Meeting / Reaction / Result
<CP>
For me, photography and how I have employed it, had developed into something frustratingly intangible – where the contents of the image remained untouchable within encoded bits of information, locked inside a computer screen. But I found with your work – the composition, tone and the physical experience of the print are the most rewarding part of your work. I can use photography as an artist, but I’m not a photographer, I lack your love of smelly chemicals, wet hands and fiddling around in the dark, my previous experiences in the darkroom have been both frustrating and embarrassing. For many years I worked with a camera but recently I’ve moved away from it – my work became too pixellated, too distant from the physical, too digital. I have returned to drawing as a means of reconnecting with the physical process of making work, the tactility of the drawn surface and the real experience of making marks.
Despite the many positive aspects of your practice I still have concerns about how we can move forward into collaboration, based on my experiences of knowing you and your pointed critiques of my work. Your frames of reference are very distant to mine, you like work that I hate and you can’t see why I dislike it, you don’t listen and you always think you know best. I suspect that you will moan that the work we make has no subject and isn’t ‘about’ anything, that it’s bourgeois and pretentious and lacks humanity, and that looking at my work is like staring into a void.
<EO>
Firstly. what I respect about your work is your use of line, and the intensity of the monochrome, graphite work. I am not sure where to go with it and how I can relate to it, but maybe that’s what excites me? Now, what do I see in your work that reflects my ideals? I like the paper, I like the lines. What excites me about our project? Working with the materials that I know and talking to you about where we can meet in the middle of a chasm of visual vernaculars.
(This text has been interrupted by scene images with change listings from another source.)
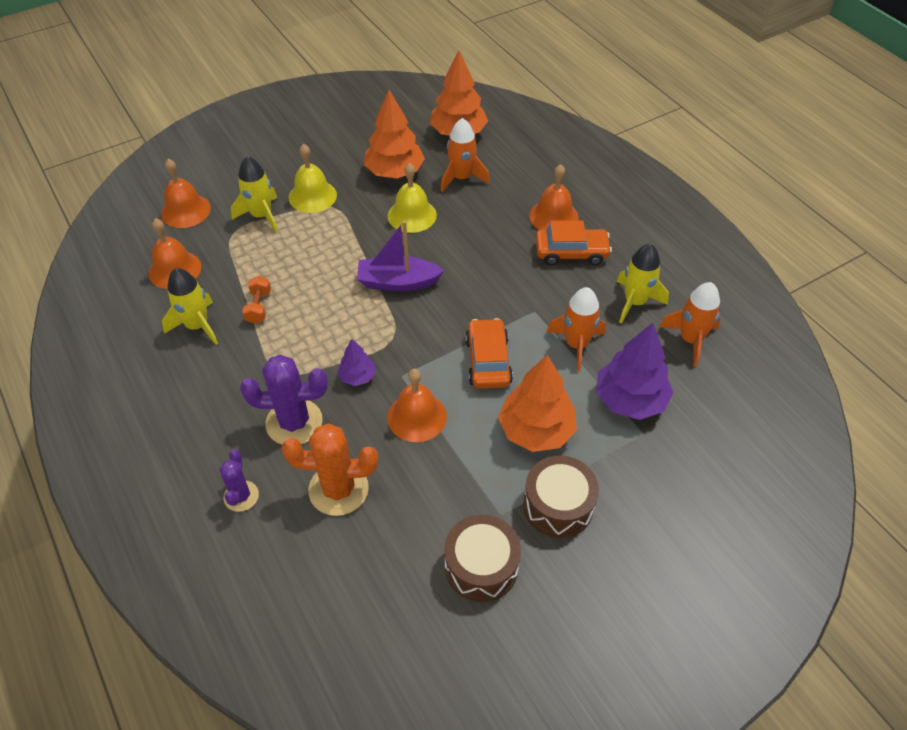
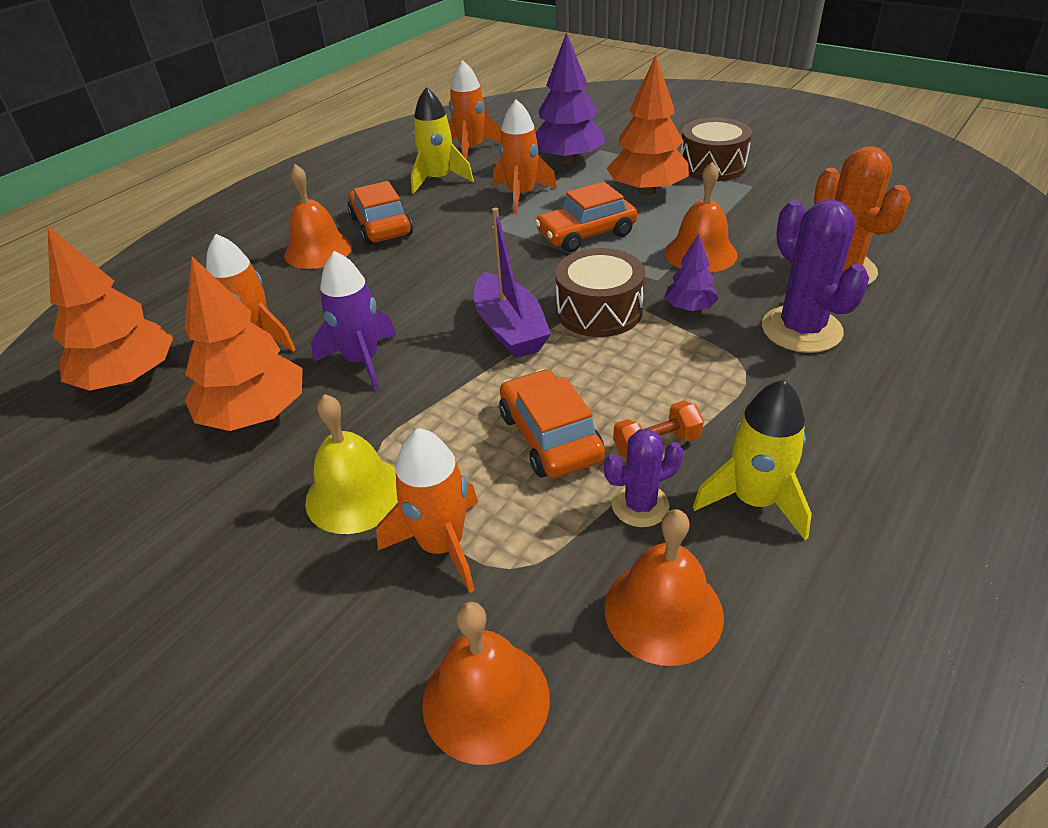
camera: 110 degrees left, 10 degrees down
purple cactus [220,450,259,512] -> purple cactus moved to [604,429,683,527]
yellow rocket [231,156,278,233] -> orange rocket [376,428,478,593]
yellow bell [388,163,437,233] -> purple rocket [311,251,396,390]
brown drum [444,515,521,602] -> brown drum moved to [555,248,645,337]
none -> orange car [499,369,605,478]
I relate to your exploration of process, of the analogue, and where you constantly ask questions through your work without necessarily expecting answers.
I’m very concerned about the lack of subject. I’m worried that half way through the project (or sooner) I’ll start screaming about the lack of humanity. Humanity is important to me and it shows in my work – it’s all about the people in my images and how they connect to a wider audience. How does your work relate to anyone? Can I see anything in this abstract shit? What will my peers think when I take my prints off the drying rack at Photofusion and they see nothing there? My work is for people and about people. But I’m willing to ask, ‘does my photography define me? Should it?’ This is the one chance to ask questions about photography that only an artist would ask and vice versa, to ask questions about art that only a photographer would ask. Photographers and artists are two different things. In most instances an artist doesn’t have to get paid to do what they do, they can get paid but for many people being an artist isn’t just about that. In my mind, and through how I learned to be a photographer, we are commercial artists. My position as a photographer is about capitalism, making work that makes money is everything. That doesn’t take priority over the quality or intention of the work, but the motivation to make the work has to consider its value in a capitalist economy. You can be an artist that uses a camera, but that doesn’t make you a photographer.